Robert Linnstaedt wrote: "I hope Professor Liljencrants in his next
discussion can include a word about cylindrical vs. conical resonators.
I have wondered at the 'why' behind their special characteristics and
how one causes the nodes to aggregate at one end only."

I'm not the good professor, but I'll take a crack at it.  The resonator
of a beating reed behaves like a stopped flue pipe, only the reed is
the stopper and the top of the resonator is the mouth.
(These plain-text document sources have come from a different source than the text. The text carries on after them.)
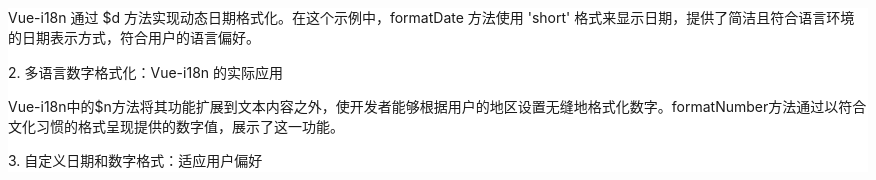

<template>

<div>

<p>{{ formatDate(new Date()) }}</p>

</div>

</template>

<script>

export default {

methods: {

formatDate(date) {

return this.$d(date, 'short');

},

},

};

</script>

Vue-i18n 通过 $d 方法实现动态日期格式化。在这个示例中，formatDate 方法使用 'short' 格式来显示日期，提供了简洁且符合语言环境的日期表示方式，符合用户的语言偏好。

2\. 多语言数字格式化：Vue-i18n 的实际应用



<template>

<div>

<p>{{ formatNumber(1234567.89) }}</p>

</div>

</template>

<script>

export default {

methods: {

formatNumber(number) {

return this.$n(number);

},

},

};

</script>

Vue-i18n中的$n方法将其功能扩展到文本内容之外，使开发者能够根据用户的地区设置无缝地格式化数字。formatNumber方法通过以符合文化习惯的格式呈现提供的数字值，展示了这一功能。

3\. 自定义日期和数字格式：适应用户偏好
The air column in a stopped cylindrical pipe will resonate at half the
frequency of the same pipe if it is open.  To achieve the same pitch,
a stopped pipe is approximately half the length of an open pipe.
Furthermore, stopped and open pipes exhibit different harmonic
structure.  An open pipe will produce overtones at 2, 3, 4, 5... times
it's fundamental frequency, until the diameter of the pipe is too large
for higher overtones to be produced.  A stopped cylindrical pipe will
only produce half of the overtones, at 3, 5, 7... times the fundamental
frequency, again, until the diameter suppresses higher overtones.

When a stopped pipe is tapered, something amazing happens.  The
even numbered harmonics are also produced.  A tapered, stopped pipe
will produce overtones 2, 3, 4, 5... times the fundamental frequency.
A tapered and stopped pipe is about 1-1/2 times the length of a
cylindrical stopped pipe, or 3/4 as long as an open pipe.

Thus a cylindrical reed resonator like a clarinet supports only the
odd numbered partial series, while a tapered resonator, like a trumpet,
supports the entire series.

The reed tongue itself does not vibrate audibly.  It is simply a switch
that opens and closes sequentially to modulate a stream of air.  This
causes the compressions and rarefactions that the resonator supports as
standing waves.

John Nolte